[[ Given records open ]]

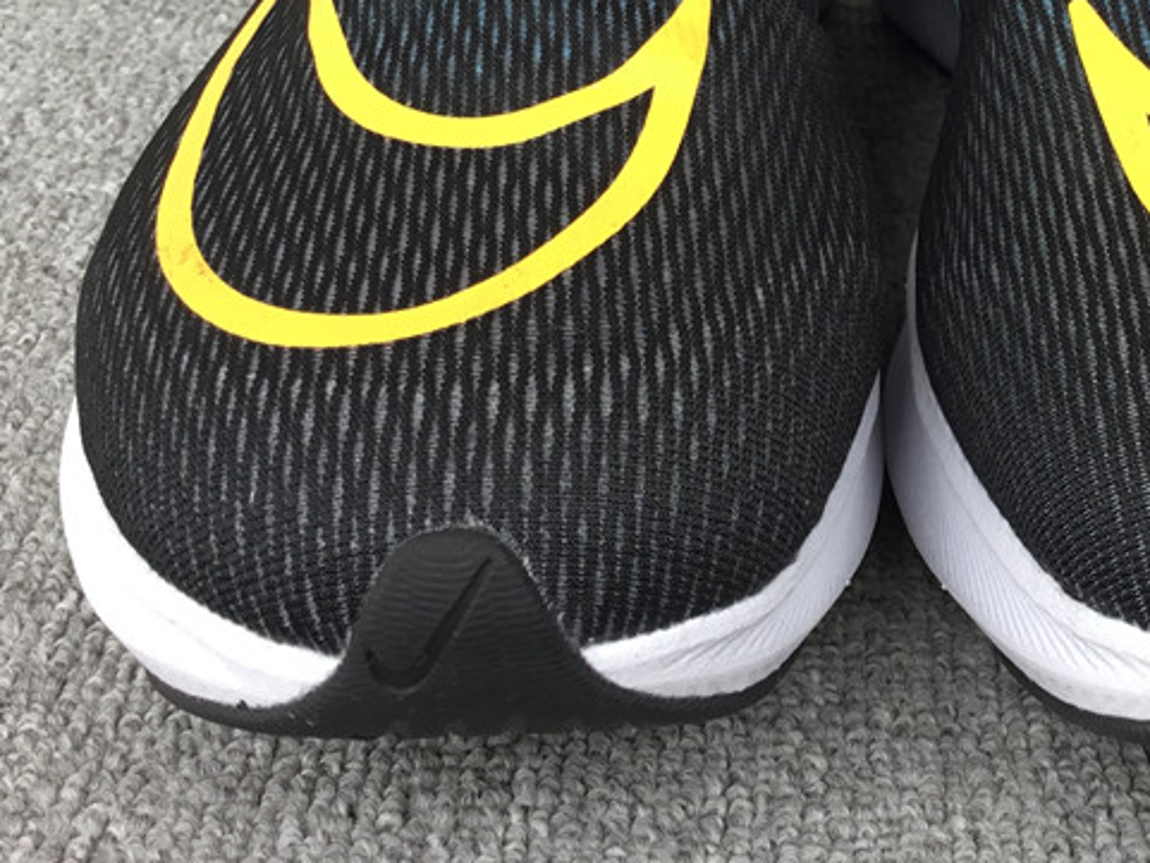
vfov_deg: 24.6
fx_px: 1927
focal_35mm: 58
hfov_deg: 32.3
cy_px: 97
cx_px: 925
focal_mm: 3.3
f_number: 2.4
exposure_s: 1/100
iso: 32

[[ Given records closed ]]

Set down the entries word for word, omitting all pictures.

vfov_deg: 24.6
fx_px: 1927
focal_35mm: 58
hfov_deg: 32.3
cy_px: 97
cx_px: 925
focal_mm: 3.3
f_number: 2.4
exposure_s: 1/100
iso: 32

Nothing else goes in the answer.